The court's decision has come as a setback for the Narendra Modi Government, as its top lawyers had earlier expressed concern about the court possibly challenging the parliamentary move.
The Supreme Court of India issued a notice to the government over the 5 August decision while referring the matter to the five-judge Constitutional Bench.
The court was hearing at least eight petitions challenging the actions of the government on Wednesday.
The court issued the notice despite stiff opposition by country's top law officers -- Attorney General K.K. Venugopal and Solicitor General Tushar Mehta - who was representing the government on the matter.
"The Article 370 issue has international and cross-border implications. Whatever statements are made here are sent to the United Nations," Attorney General Venugopal said while mentioning that the matter is very sensitive in nature.
Mehta also echoed the sentiments of Venugupal saying, "The matter has grave cross border implications".
Both the government lawyers pleaded to the three-judge Bench that no official notice be issued.
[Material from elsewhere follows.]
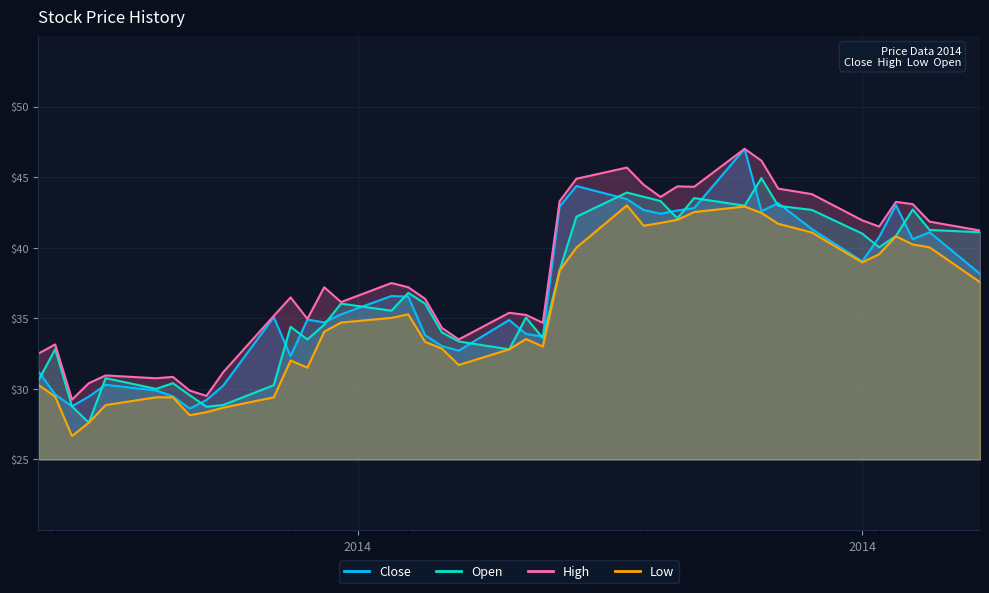

Is it true that High equals 43.3 at 16?

True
Nevertheless, Chief Justice of India Ranjan Gogoi said the Bench would not reverse the order.
Pakistan had already raised the issue at several international fora including the UN; after the Indian government decided to repeal Article 370, which had granted special status to the state of Jammu and Kashmir for the past seven decades.
On Wednesday, Pakistan Foreign Minister Shah Mahmood Qureshi said Prime Minister Imran Khan would forcefully present aspirations of Kashmiri people before the international community during his address to the UN General Assembly (UNGA) next month.
Pakistan claimed under the 1972 Simla Agreement that both Pakistan and India were bound to resolve Kashmir dispute bilaterally.